There was a brief passage of scramble and wild blows, during which both table and chairs were sent flying, and then Williams was aware that a figure behind him had stretched forth an arm and was holding a bright silvery thing close to Hensig's bleeding face. Another glance showed him that it was a pistol, and that the man holding it was the big drunken man who had apparently slept all night in the corner of the room. Then, in a flash, he recognised him as Dowling's partner—a headquarters detective.
The reporter stepped back, his head swimming again. He was very unsteady on his feet.
"I've been watching your game all the evening," he heard the headquarters man saying as he slipped the handcuffs over the German's unresisting wrists. "We have been on your trail for weeks, and I might jest as soon have taken you when you left the Brooklyn church a few hours ago, only I wanted to see what you were up to—see? You're wanted in Berlin for one or two little dirty tricks, but our advices only came last night. Come along now."
"You'll get nozzing," Hensig replied very quietly, wiping his bloody face with the corner of his sleeve. "See, I have scratched myself!"
The detective took no notice of this remark, not understanding it, probably, but Williams noticed the direction of the eyes, and saw a scratch on his wrist, slightly bleeding. Then he understood that in the struggle the pin had accidentally found another destination than the one intended for it.
But he remembered nothing more after that, for the reaction set in with a rush. The strain of.that awful night left him utterly limp, and the accumulated effect of the alcohol, now that all was past, overwhelmed him like a wave, and he sank in a heap upon the floor, unconscious.

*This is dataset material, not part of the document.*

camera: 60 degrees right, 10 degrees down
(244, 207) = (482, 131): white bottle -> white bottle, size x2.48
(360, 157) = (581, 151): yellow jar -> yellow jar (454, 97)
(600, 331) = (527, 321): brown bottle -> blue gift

The illness that followed was simply "nerves ", and he got over it in a week or two, and returned to his work on the paper. He at once made inquiries, and found that Hensig's arrest had hardly been noticed by the papers. There was no interesting feature about it, and New York was already in the throes of a new horror.
But Dowling, that enterprising Irishman—always with an eye to promotion and the main chance—Dowling had something to say about it.
"No luck, Mr. English," he said ruefully, "no luck at all. It would have been a mighty good story, but it never got in the papers. That damned German, Schmidt, alias Brunner, alias Hensig, died in the prison hospital before we could even get him remanded for further inquiries—"
"What did be die of?" interrupted the reporter quickly.
"Black typhus. I think they call it. But it was terribly swift, and he was dead in four days. The doctor said he'd never known such a case."
"I'm glad he's out of the way," observed Williams.
"Well, yes," Dowling said hesitatingly; "but it was a jim dandy of a story, an' he might have waited a little bit longer jest so as I got something out of it for meself."